You know what it is that gets me so much? Same thing as always. Lack of consistency. Was thinking about this on my shuttle ride back to one of the saddest places on Earth, the Ronald McDonald House. (By sad I mean just so many families suffering, it blows).
Anyway, Sinead's docs didn't bother with a post OP EEG, saying the chaotic nature of the brain as it heals doesn't give a clear picture. Here they do. Sophie had grids, Bennett did not. And on and on and on...I can never get a baseline of my own to work from.
This fucking disorder is like that. No consistency and it just gets to me.
And the other thing is...I DO NOT KNOW HOW TO FEEL. Bennett hasn't had a seizure in over 36 hours, longest ever. But he's also a zombie right now. How am I supposed to feel? No seizures, but a chaotic EEG? How am I suppose to feel? Responds a little to me, most of the time he's not home. Probably gonna change as time passes, in the meantime HOW AM I SUPPOSED TO FEEL.

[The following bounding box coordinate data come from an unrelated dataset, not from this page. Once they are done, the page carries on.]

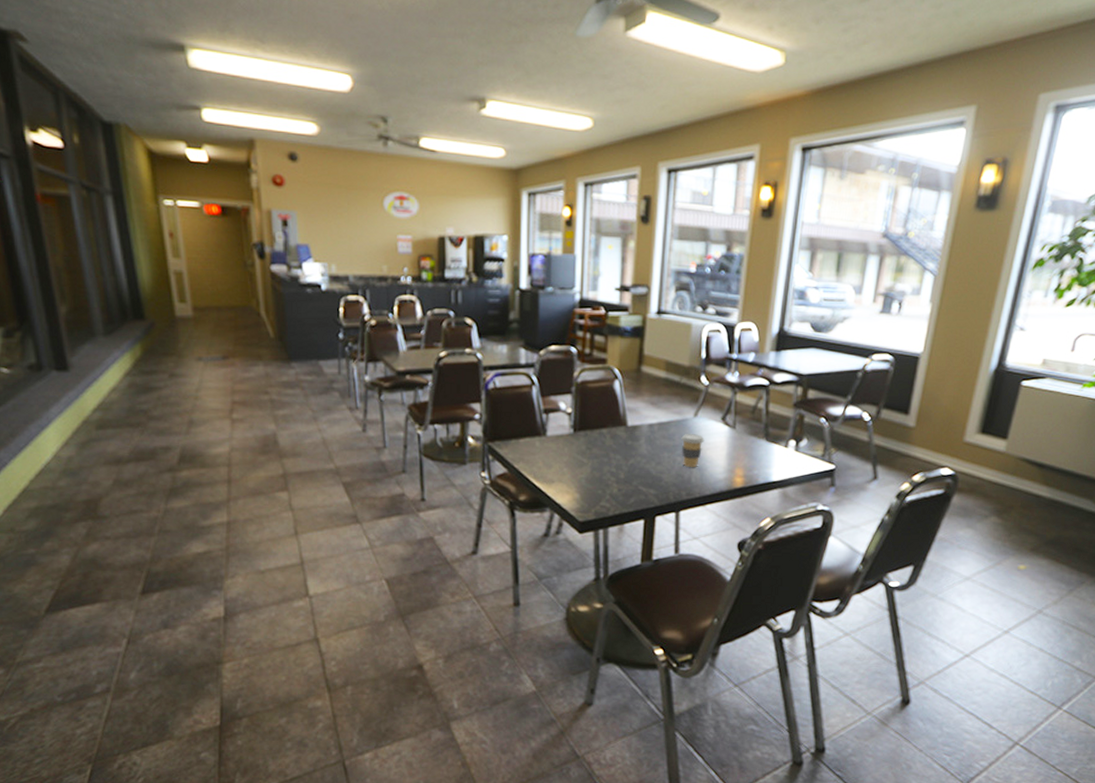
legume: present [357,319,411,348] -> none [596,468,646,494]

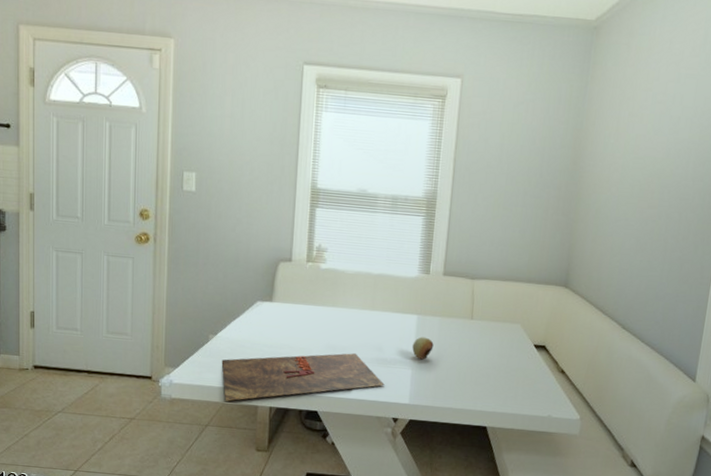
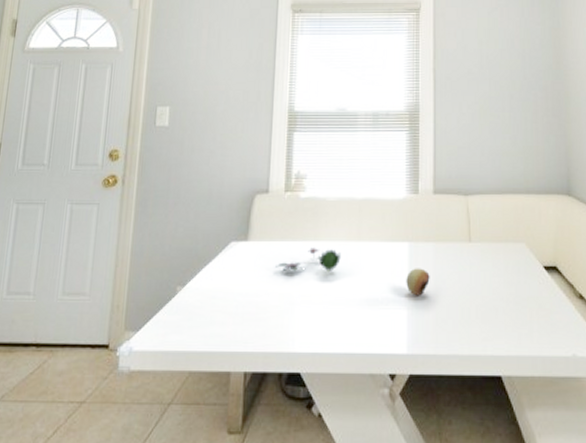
placemat: present [221,353,385,401] -> none [189,295,377,369]
flower: none [297,312,356,334] -> present [275,248,341,273]

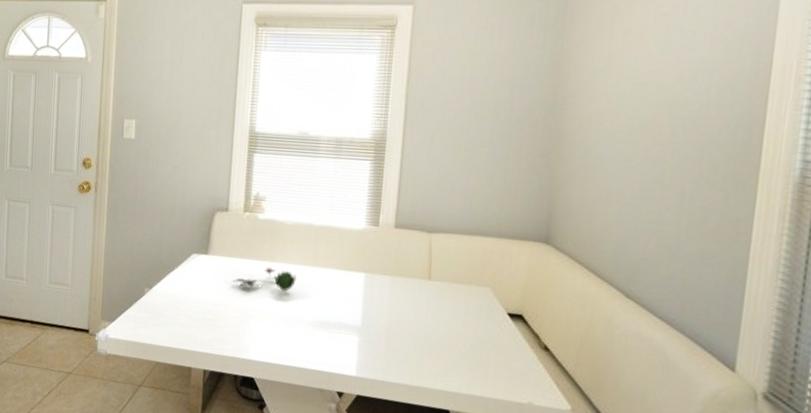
fruit: present [406,268,430,296] -> none [359,298,385,326]

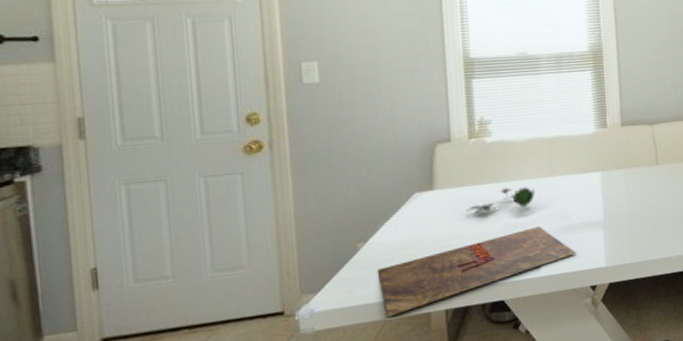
placemat: none [156,314,328,361] -> present [377,226,576,317]

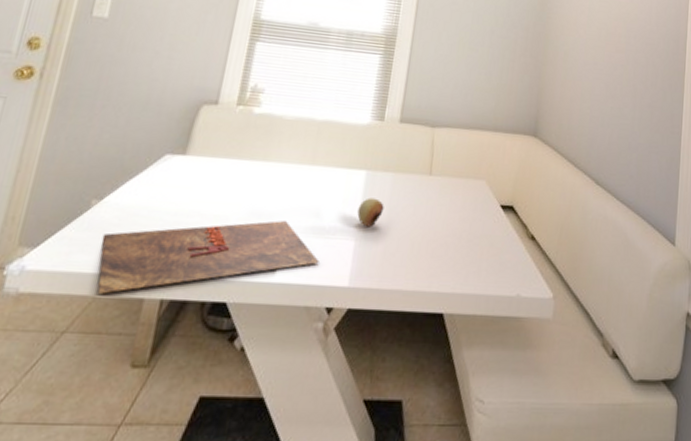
flower: present [467,187,535,215] -> none [214,168,291,196]
fruit: none [600,192,623,217] -> present [357,198,384,228]

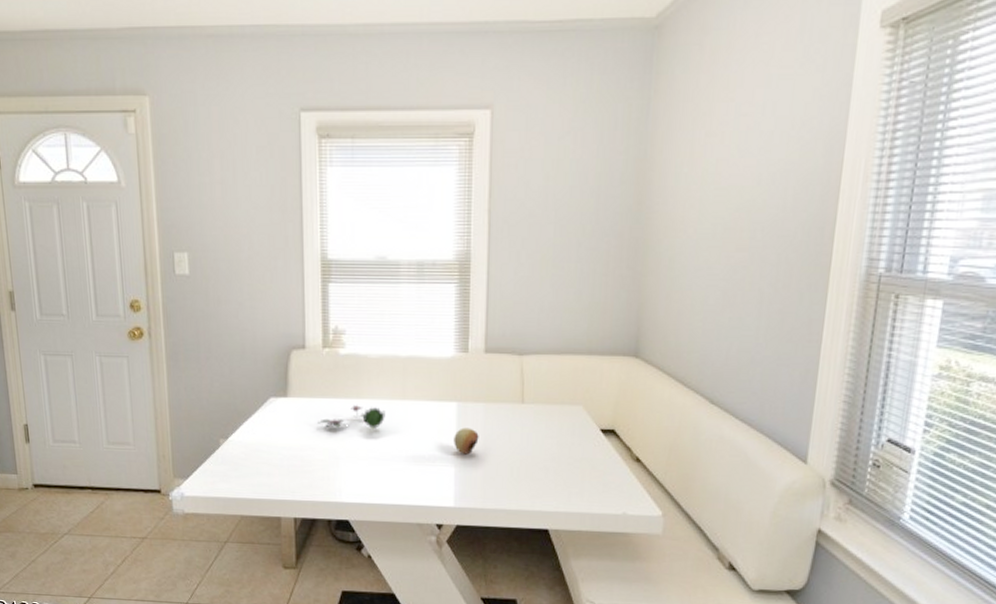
placemat: present [98,221,319,294] -> none [236,451,424,514]
flower: none [214,168,291,196] -> present [318,405,385,430]

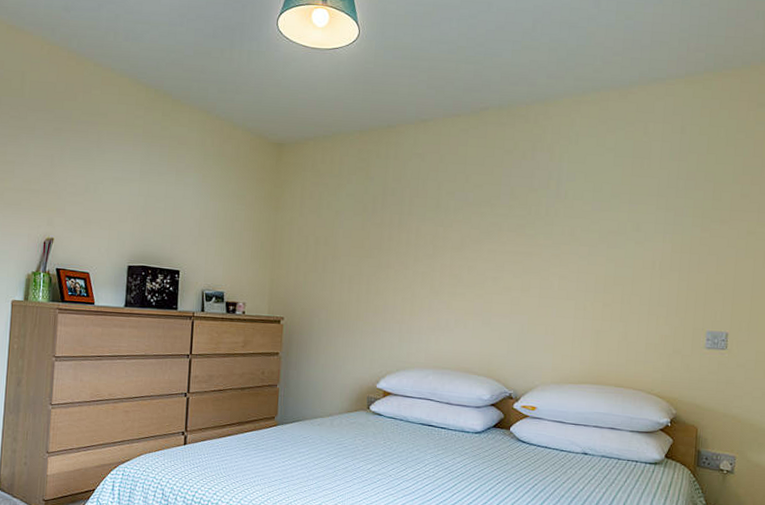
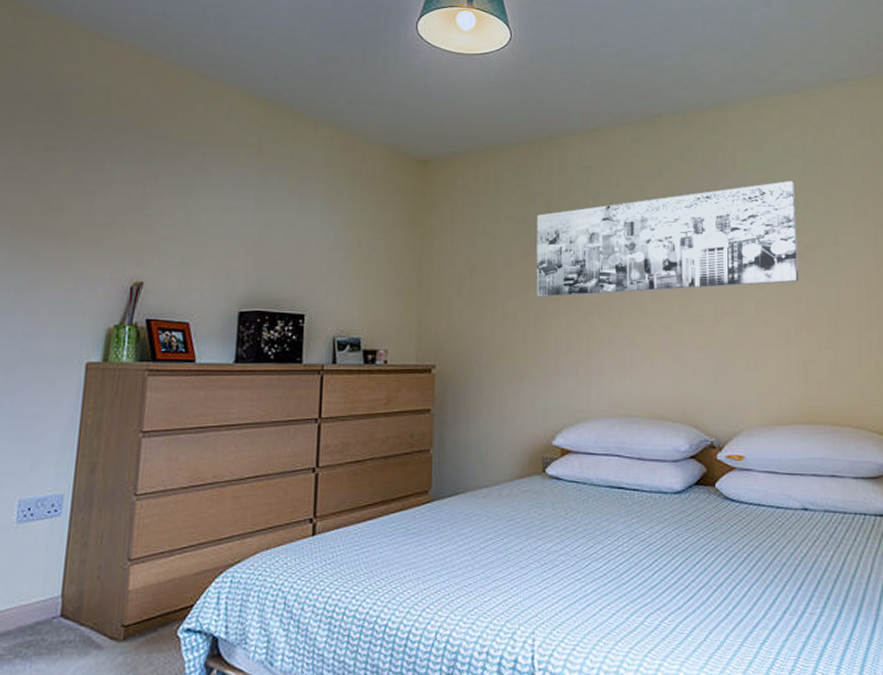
wall art: none [370,172,605,266] -> present [536,181,798,297]

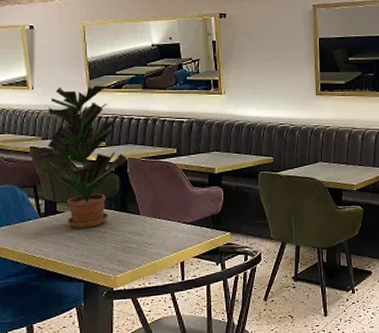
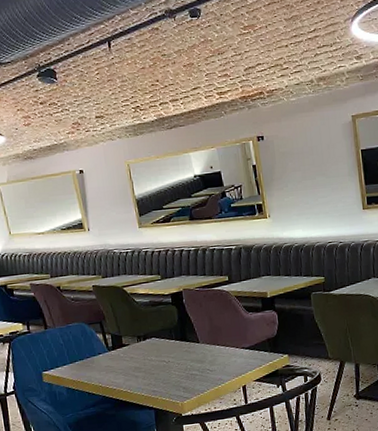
potted plant: present [36,85,127,228] -> none [98,220,182,359]

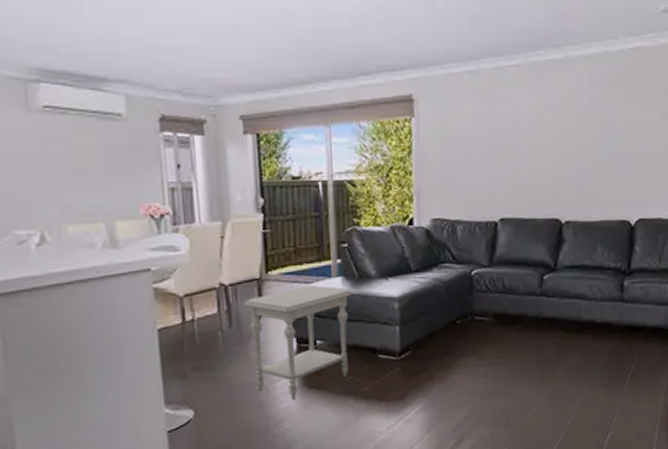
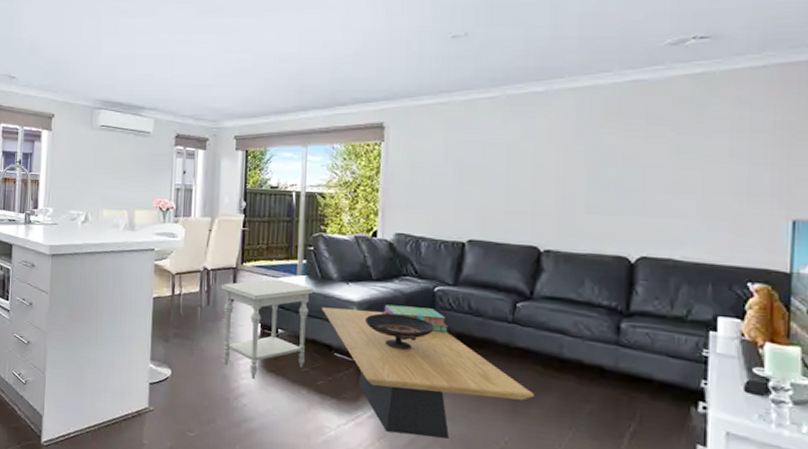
coffee table: none [362,303,560,422] -> present [322,307,535,439]
decorative bowl: none [408,302,473,339] -> present [366,311,434,350]
stack of books: none [423,293,486,315] -> present [382,304,448,333]

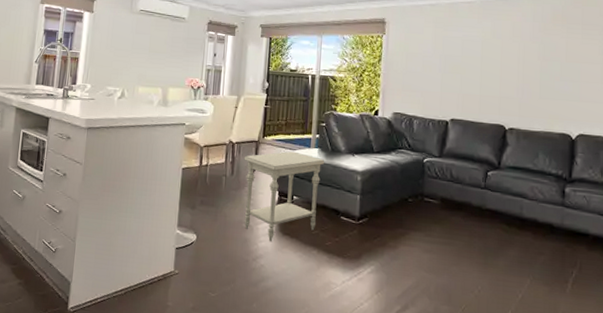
coffee table: present [322,307,535,439] -> none [331,176,501,289]
decorative bowl: present [366,311,434,350] -> none [368,179,424,213]
stack of books: present [382,304,448,333] -> none [381,173,435,197]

They do not give you manuals for this shit. And don't get me wrong, the docs here have been great. This whole week has just been like this whole year...full of unknowns. One answer leads to 10 questions. One door opens another closes. I'm just super, super tired of it.
OK, rant over.
On the plus side...Bennett's eye was a lot less swollen by the end of the day, temp is down again, and he is eating and drinking more. Positives. Positives.